At the time, the company’s next goal was to be able to produce and print its own shrink film from recycled material for its bottled water multipacks. The hurdle, L’Abbe explained—and one it encountered with PET as well—was the lack of available materials. “There is a breakdown in the collection system,” he said, adding that until packaging materials are perceived to have value, the problem will remain. “Once there is value to the material,” he said, “economies will develop to collect it.” (Recent statistics peg the U.S. recycling rate for PET at only 30.8%.)

Since my 2011 conversation with L’Abbe, the packaging community, which has struggled for years to define sustainability and what it means for packaging, seems to have come to the same conclusion as L’Abbe: Recycling is one of the greatest tools available to address the impending threat of global resource scarcity. Packaging materials, once seen as waste, are now starting to be viewed as valuable resources.

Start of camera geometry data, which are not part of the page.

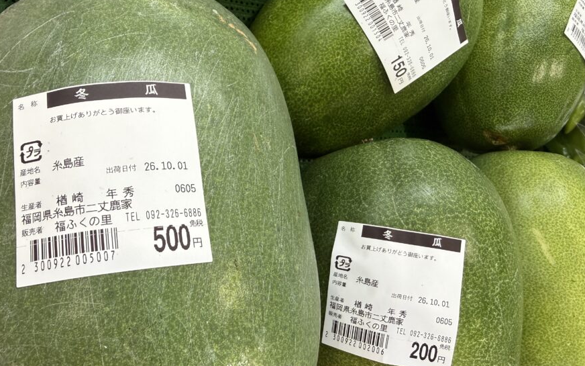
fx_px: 446
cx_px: 276
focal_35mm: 28
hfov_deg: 66.4
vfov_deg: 44.4
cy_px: 207
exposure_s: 1/120
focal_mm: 2.22
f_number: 2.2
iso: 125
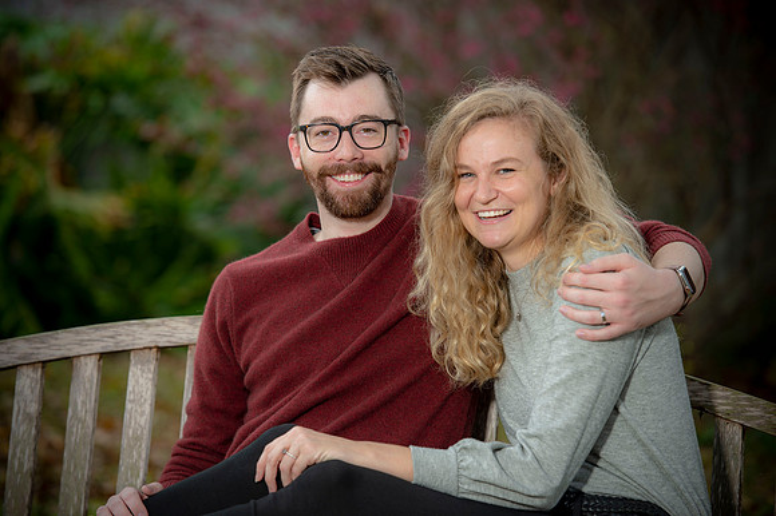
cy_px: 258
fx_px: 3447
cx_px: 388
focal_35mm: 160
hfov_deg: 12.8
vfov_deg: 8.6
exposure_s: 1/200
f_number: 3.5
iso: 160
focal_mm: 160
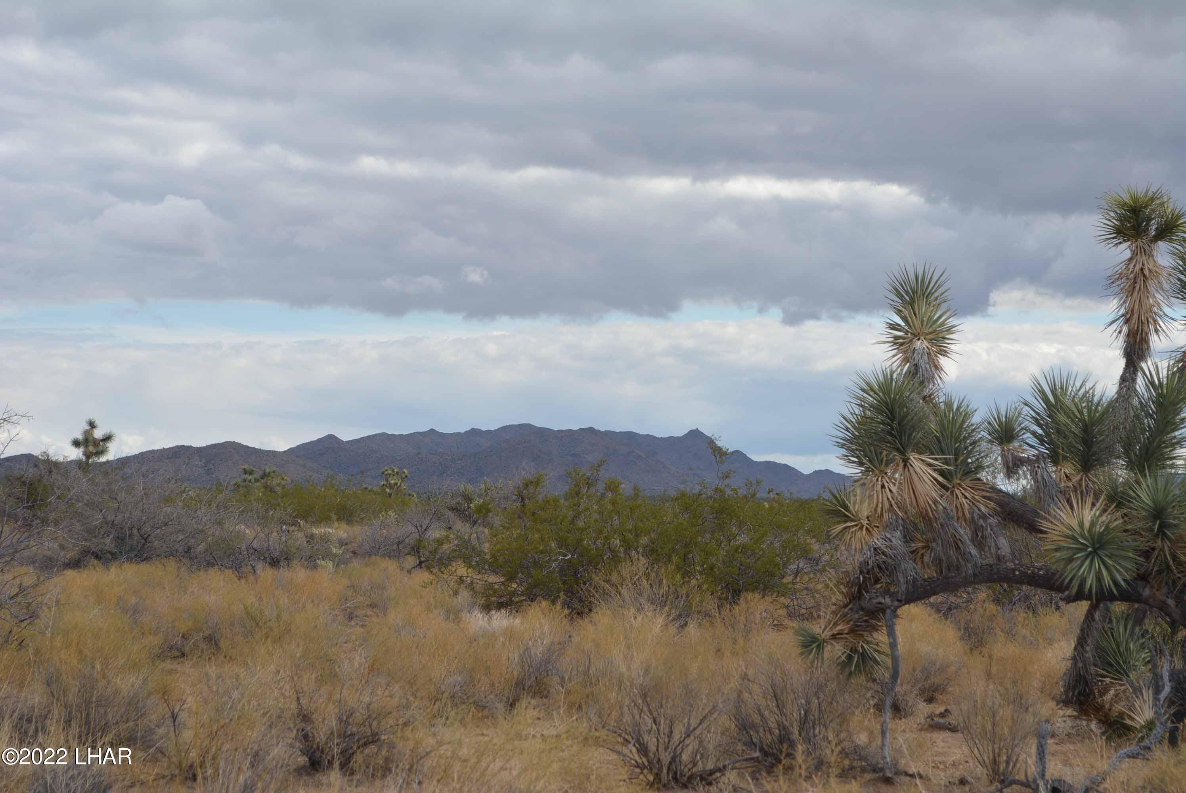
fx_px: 2720
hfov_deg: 24.6
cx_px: 593
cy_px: 396
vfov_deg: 16.6
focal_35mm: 82
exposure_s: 1/250
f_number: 8
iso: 125
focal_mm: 55
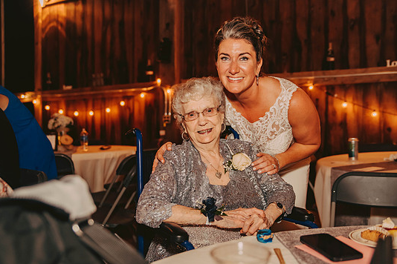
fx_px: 419
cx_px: 211
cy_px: 126
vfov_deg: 35.0
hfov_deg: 50.7
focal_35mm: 38
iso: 1250
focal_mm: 35
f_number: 2.8
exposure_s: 1/125
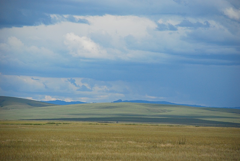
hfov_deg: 10.1
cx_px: 120
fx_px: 1352
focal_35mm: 202
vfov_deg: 6.8
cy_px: 80
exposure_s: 1/2000
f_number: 6.3
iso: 400
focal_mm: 135
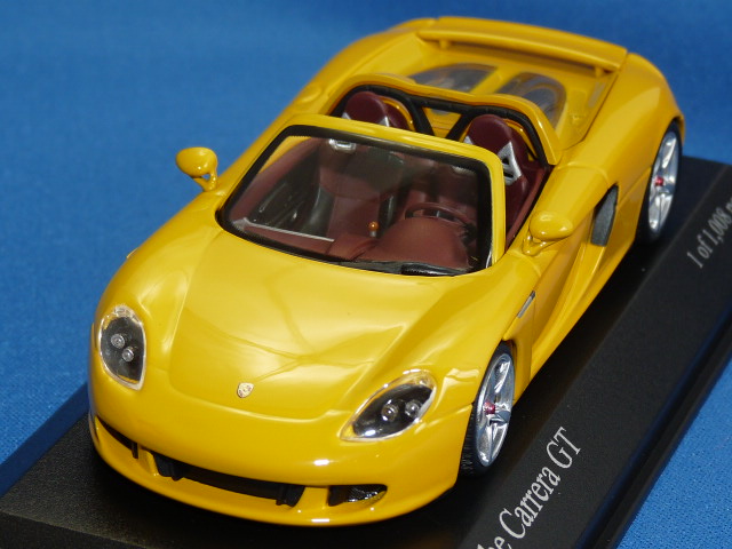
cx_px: 366
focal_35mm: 134
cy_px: 274
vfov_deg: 11.1
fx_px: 2834
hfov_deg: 14.7
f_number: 3.4
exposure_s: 1/40
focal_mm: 13.3
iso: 100
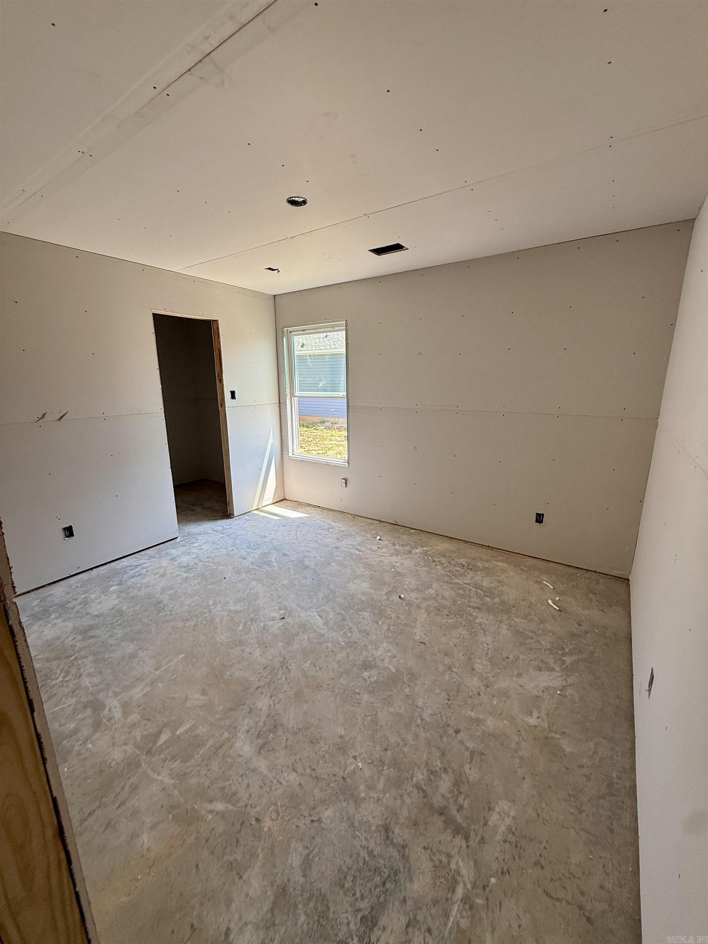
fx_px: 382
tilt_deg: -12.5
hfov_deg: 85.7
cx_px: 354
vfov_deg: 102.1
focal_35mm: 14
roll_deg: +0.5
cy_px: 472
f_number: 2.2
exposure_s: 1/199
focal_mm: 2.22
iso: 64
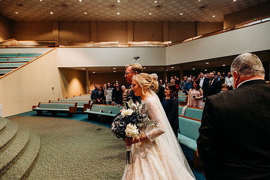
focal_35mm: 24
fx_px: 180
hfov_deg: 73.7
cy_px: 90
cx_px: 135
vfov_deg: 53.2
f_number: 4.5
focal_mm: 24
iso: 5000
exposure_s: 1/125
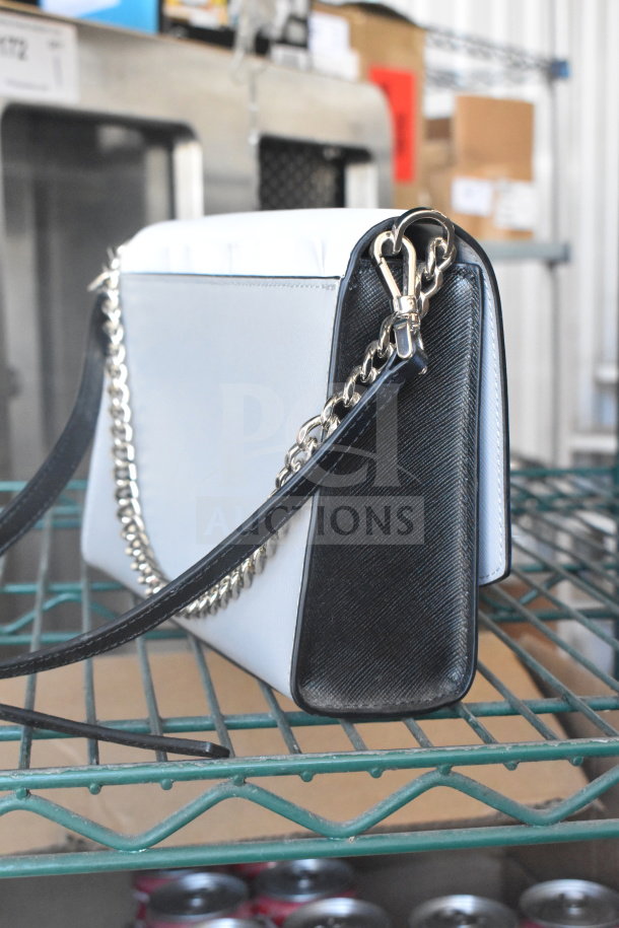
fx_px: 1354
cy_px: 464
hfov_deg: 25.8
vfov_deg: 37.9
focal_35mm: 52
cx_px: 310
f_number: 8
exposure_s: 1/250
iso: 6400
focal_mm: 35
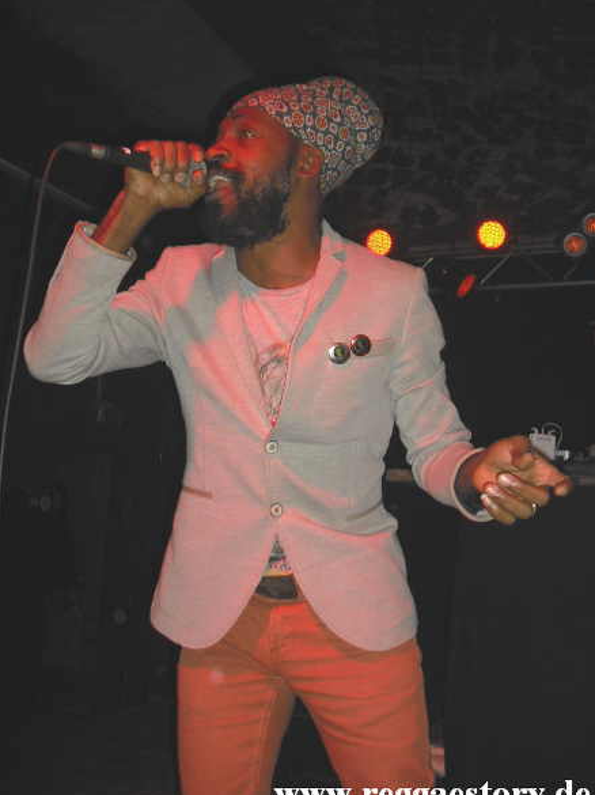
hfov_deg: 36.8
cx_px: 304
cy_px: 405
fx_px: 895
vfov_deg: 47.9
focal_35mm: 39
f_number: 2.8
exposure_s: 1/60
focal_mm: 6.2
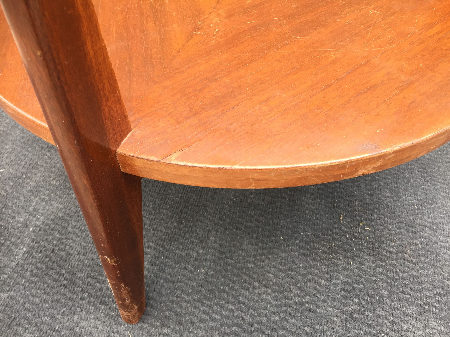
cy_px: 168
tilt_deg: -49.3
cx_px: 225
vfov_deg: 48.2
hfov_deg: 61.7
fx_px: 377
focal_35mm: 29
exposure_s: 1/100
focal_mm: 4.15
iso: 50
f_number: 2.2
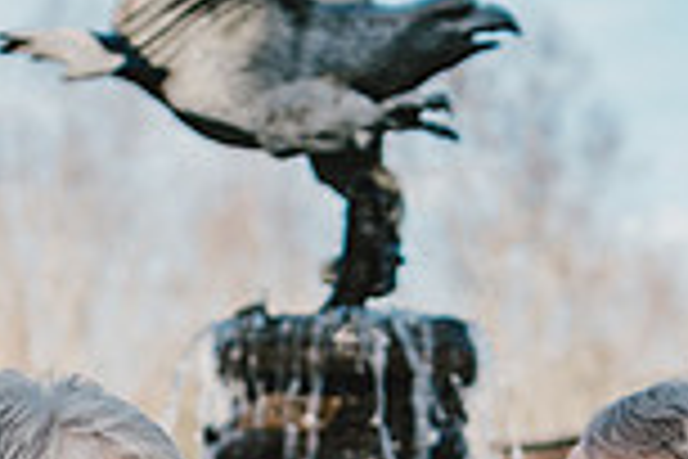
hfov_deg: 7.7
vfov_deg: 5.1
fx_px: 5083
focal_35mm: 266
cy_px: 682
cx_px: 400
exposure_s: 1/3200
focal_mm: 70
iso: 800
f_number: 3.5
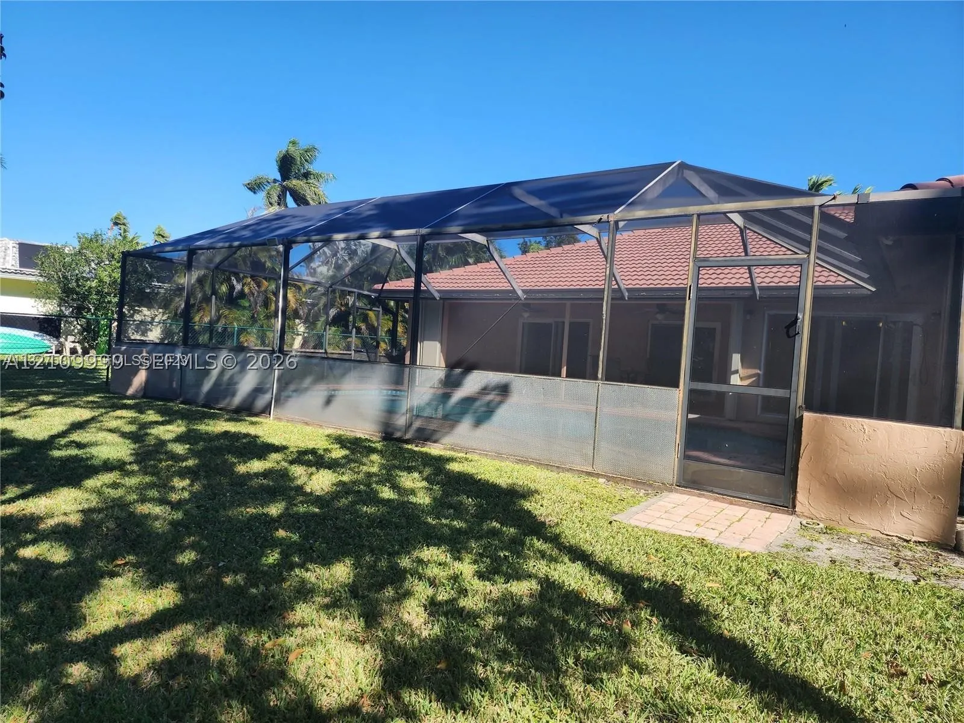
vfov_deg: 58.9
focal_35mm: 23
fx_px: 641
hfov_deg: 73.9
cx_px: 482
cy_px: 362
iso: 12
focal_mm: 6.4
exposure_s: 1/566
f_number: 1.8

In fact, at the 2011 Sustainable Packaging Symposium, sponsored by Greener Package, Tony Kingsbury, executive-in-residence, Center for Responsible Business, UC Berkeley, and an executive for Dow Chemical, envisioned a time in the future when landfills will be protected by Mad Max-like guards overseeing the valuable materials within. “We can’t continue to bury or litter our plastic molecules, not bury our steel or aluminum or paper,” he warned. “We must keep the molecules in play by recycling them…instead of burying them where we are going to be criticized by our grandchildren for putting them in a big hole.”

In the last couple of years, the issue of recycling has gained tremendous momentum within the packaging community, with associations and work groups forming at a rapid pace to address the issues of collection and technical challenges within the recycling stream. The Full-Wrap Label Consortium is looking at solutions for PET bottles with full-body shrink labels; The Foodservice Packaging Institute is working to recover more cups, containers, boxes, and bags; the Coalition for Resource Recovery is conducting pilots with foodservice chains and is looking for a solution to replace wax-coated corrugated shippers with new additives to allow for recycling; and the Sustainable Packaging Coalition has conducted a comparative study of the recycling strategies of other countries and has introduced the How2Recycle label for retail packaging—to name a few.

But one of the most comprehensive efforts I have seen so far and one that promises the greatest impact on the U.S. recycling system is the one spearheaded by AMERIPEN (the American Institute for Packaging and the Environment). In the few short years since it was formed, the association has uncovered a wealth of information through its 100 Cities Survey on best practices used by U.S. cities to increase recycling. A Product Recovery Knowledge Map (PRKM) and a white paper, “Analysis of Strategies and Financial Platforms to Increase the Recovery of Used Packaging,” offer stakeholders across the packaging value chain hard data and analysis to help them balance the need for efficiencies in waste recovery with the financial realities. AMERIPEN’s next goal, according to a July 2013 webinar, is to determine a strategy for intervention moving forward. 

Given the association’s tremendous energy and dedication thus far, I predict AMERIPEN will give U.S. municipalities the tools they need to “keep the molecules in play.”